Affine Transformations¶
All linear transformations map the origin to itself, since for any \(\mathbf{x} \not= 0\) we have \(L(0) = L(0 \mathbf{x}) = 0 L(\mathbf{x}) = 0\) for any linear transformation \(L\). An affine transformation is a mapping between vector spaces that preserves the relationships between points and lines, but may not preserve the origin. Every affine transformation \(T\) can be represented by a matrix \(A\) and a vector \(\mathbf{b}\). To apply \(T\) to a vector \(\mathbf{x}\), calculate \(A \mathbf{x} + \mathbf{b}\). If \(\mathbf{b} = 0\) then the transformation is a linear transformation, and if \(A = I\) but \(\mathbf{b} \neq 0\) then it is called a translation*.
For example, if \(T\) is the translation with \(b = [\frac{3}{4}, \frac{1}{2}]^\mathrm{T}\), then applying \(T\) to an image will shift it right by \(\frac{3}{4}\) and up by \(\frac{1}{2}\).
Affine transformations include all compositions of stretches, shears, rotations, reflections, and translations. For example, if \(S\) represents a shear and \(R\) a rotation, and if \(\mathbf{b}\) is a vector, then \(R S \mathbf{x} + \mathbf{b}\) shears, then rotates, then translates \(\mathbf{x}\).
Task 2¶
Write a function translation(X, b) that takes in an array X and the vector b for the translation.
The function should return the translation of the data.
Linear Transformations in 3-D¶
In the same way that linear transformations from \(\mathbb{R}^2\) to \(\mathbb{R}^2\) can be represented by \(2 \times 2\) matrices, linear transformations from \(\mathbb{R}^3\) to \(\mathbb{R}^3\) can be represented by \(3 \times 3\) matrices. For this part of the lab we will be using data points from the Global Hawk aircraft.
This is what the data points look like plotted with 50,000 points in 3-D.
We will simply deal with rotation transformations in \(\mathbb{R}^3\). While in 2-D we could only rotate on the X-Y plane, in 3-D we can rotate on the X-Y plane, the Y-Z plane, and the X-Z plane making 3 different rotations. With all 3 of these rotations, we can achieve any rotation in 3-D. Here is what the 3 different rotations look like.
Below are the matrix representations for each of these 3 kinds of rotations in \(\mathbb{R}^3\):
X-Y plane rotation:
\[\begin{split}\left[\begin{array}{ccc} \cos\theta & -\sin\theta & 0 \\ \sin\theta & \cos\theta & 0 \\ 0 & 0 & 1 \end{array}\right]\end{split}\]Y-Z plane rotation:
\[\begin{split}\left[\begin{array}{ccc} 1 & 0 & 0 \\ 0 & \cos\theta & -\sin\theta \\ 0 & \sin\theta & \cos\theta \end{array}\right]\end{split}\]X-Z plane rotation:
\[\begin{split}\left[\begin{array}{ccc} \cos\theta & 0 & -\sin\theta \\ 0 & 1 & 0 \\ \sin\theta & 0 & \cos\theta \end{array}\right]\end{split}\]
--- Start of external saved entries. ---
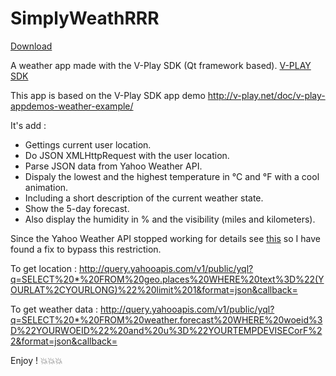 # SimplyWeathRRR
[Download](https://github.com/0nza1101/SimplyWeathRRR/releases)

A weather app made with the V-Play SDK (Qt framework based).
[V-PLAY SDK](http://v-play.net/)

This app is based on the V-Play SDK app demo http://v-play.net/doc/v-play-appdemos-weather-example/

It's add :
* Gettings current user location.
* Do JSON XMLHttpRequest with the user location.
* Parse JSON data from Yahoo Weather API.
* Dispaly the lowest and the highest temperature in °C and °F with a cool animation.
* Including a short description of the current weather state.
* Show the 5-day forecast.
* Also display the humidity in % and the visibility (miles and kilometers).

Since the Yahoo Weather API stopped working for details see [this](https://www.igorkromin.net/index.php/2016/03/27/yahoo-effectively-shut-down-its-weather-api-by-forcing-oauth-10-and-crippling-it/)
so I have found a fix to bypass this restriction.

To get location :
http://query.yahooapis.com/v1/public/yql?q=SELECT%20*%20FROM%20geo.places%20WHERE%20text%3D%22(YOURLAT%2CYOURLONG)%22%20limit%201&format=json&callback=

To get weather data :
http://query.yahooapis.com/v1/public/yql?q=SELECT%20*%20FROM%20weather.forecast%20WHERE%20woeid%3D%22YOURWOEID%22%20and%20u%3D%22YOURTEMPDEVISECorF%22&format=json&callback=

Enjoy ! :boom::boom::boom:
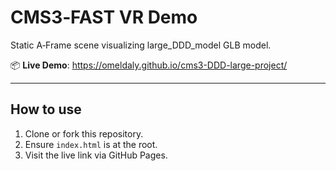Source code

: # CMS3‑FAST VR Demo

Static A‑Frame scene visualizing large_DDD_model GLB model.

📦 **Live Demo**: https://omeldaly.github.io/cms3-DDD-large-project/

---

## How to use

1. Clone or fork this repository.
2. Ensure `index.html` is at the root.
3. Visit the live link via GitHub Pages.

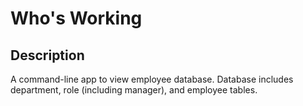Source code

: # Who's Working

## Description

A command-line app to view employee database. Database includes department, role (including manager), and employee tables.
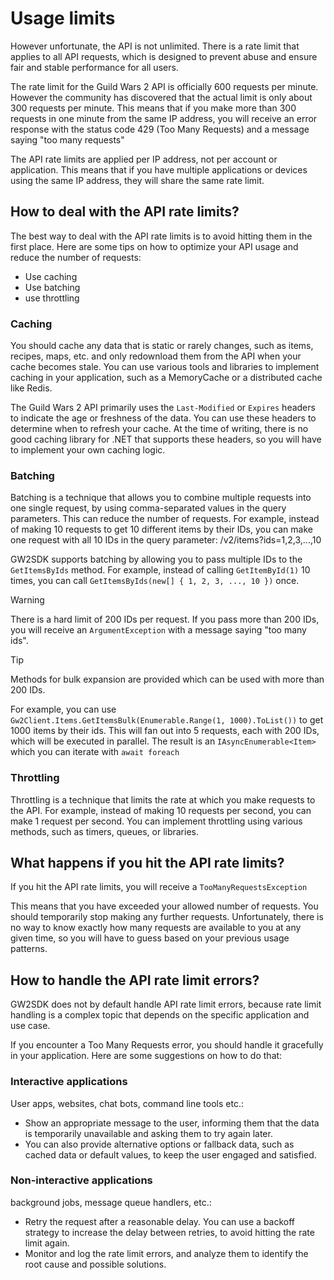 # Usage limits

However unfortunate, the API is not unlimited. There is a rate limit that applies to all API requests, which is designed to prevent abuse and ensure fair and stable performance for all users.

The rate limit for the Guild Wars 2 API is officially 600 requests per minute. However the community has discovered that the actual limit is only about 300 requests per minute. This means that if you make more than 300 requests in one minute from the same IP address, you will receive an error response with the status code 429 (Too Many Requests) and a message saying "too many requests"

The API rate limits are applied per IP address, not per account or application. This means that if you have multiple applications or devices using the same IP address, they will share the same rate limit.

## How to deal with the API rate limits?

The best way to deal with the API rate limits is to avoid hitting them in the first place. Here are some tips on how to optimize your API usage and reduce the number of requests:

- Use caching
- Use batching
- use throttling

### Caching

You should cache any data that is static or rarely changes, such as items, recipes, maps, etc. and only redownload them from the API when your cache becomes stale. You can use various tools and libraries to implement caching in your application, such as a MemoryCache or a distributed cache like Redis.

The Guild Wars 2 API primarily uses the `Last-Modified` or `Expires` headers to indicate the age or freshness of the data. You can use these headers to determine when to refresh your cache. At the time of writing, there is no good caching library for .NET that supports these headers, so you will have to implement your own caching logic.

### Batching

Batching is a technique that allows you to combine multiple requests into one single request, by using comma-separated values in the query parameters. This can reduce the number of requests. For example, instead of making 10 requests to get 10 different items by their IDs, you can make one request with all 10 IDs in the query parameter: /v2/items?ids=1,2,3,...,10

GW2SDK supports batching by allowing you to pass multiple IDs to the `GetItemsByIds` method. For example, instead of calling `GetItemById(1)` 10 times, you can call `GetItemsByIds(new[] { 1, 2, 3, ..., 10 })` once.

> [!WARNING]
> There is a hard limit of 200 IDs per request. If you pass more than 200 IDs, you will receive an `ArgumentException` with a message saying "too many ids".

> [!TIP]
> Methods for bulk expansion are provided which can be used with more than 200 IDs.
> 
> For example, you can use `Gw2Client.Items.GetItemsBulk(Enumerable.Range(1, 1000).ToList())` to get 1000 items by their ids. This will fan out into 5 requests, each with 200 IDs, which will be executed in parallel. The result is an `IAsyncEnumerable<Item>` which you can iterate with `await foreach`

### Throttling

Throttling is a technique that limits the rate at which you make requests to the API. For example, instead of making 10 requests per second, you can make 1 request per second. You can implement throttling using various methods, such as timers, queues, or libraries.

## What happens if you hit the API rate limits?

If you hit the API rate limits, you will receive a `TooManyRequestsException`

This means that you have exceeded your allowed number of requests. You should temporarily stop making any further requests. Unfortunately, there is no way to know exactly how many requests are available to you at any given time, so you will have to guess based on your previous usage patterns.

## How to handle the API rate limit errors?

GW2SDK does not by default handle API rate limit errors, because rate limit handling is a complex topic that depends on the specific application and use case.

If you encounter a Too Many Requests error, you should handle it gracefully in your application. Here are some suggestions on how to do that:

### Interactive applications

User apps, websites, chat bots, command line tools etc.:

- Show an appropriate message to the user, informing them that the data is temporarily unavailable and asking them to try again later.
- You can also provide alternative options or fallback data, such as cached data or default values, to keep the user engaged and satisfied.

### Non-interactive applications

background jobs, message queue handlers, etc.:

- Retry the request after a reasonable delay. You can use a backoff strategy to increase the delay between retries, to avoid hitting the rate limit again.
- Monitor and log the rate limit errors, and analyze them to identify the root cause and possible solutions.
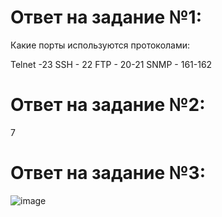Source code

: # Ответ на задание №1:
Какие порты используются протоколами:

Telnet -23
SSH - 22
FTP - 20-21 
SNMP - 161-162

# Ответ на задание №2:
7


# Ответ на задание №3:
![image](https://user-images.githubusercontent.com/107581500/195102979-481a72b8-e184-462b-bf80-70ce936730ac.png)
Below is an example of each of the 3 rotations.
Task 3¶
Write a function for each 3-D rotation
(rotate_xy(X, theta), rotate_yz(X, theta), rotate_xz(X, theta)).
Each function should accept an array to transform and the angle \(\theta\) for the rotation.
Construct the matrix representation, multiply it with the input array, and return a transformation of the data.
Make sure to copy the array before transforming it.
Task 4¶
Take the data points from the Global Hawk aircraft and apply a combination of these 3 rotations so that the plane faces in the direction of the vector [7, -5, -1] and save it to the variable X_rotated.
Assume the plane is already facing in the direction of the vector [1, 0, 0].
Remember that cos(theta) = u*v / ||u||*||v||.
Make sure to round both theta values to 2 decimal places to avoid rounding errors using round(theta, 2).
(The data will be in the file plane.csv.)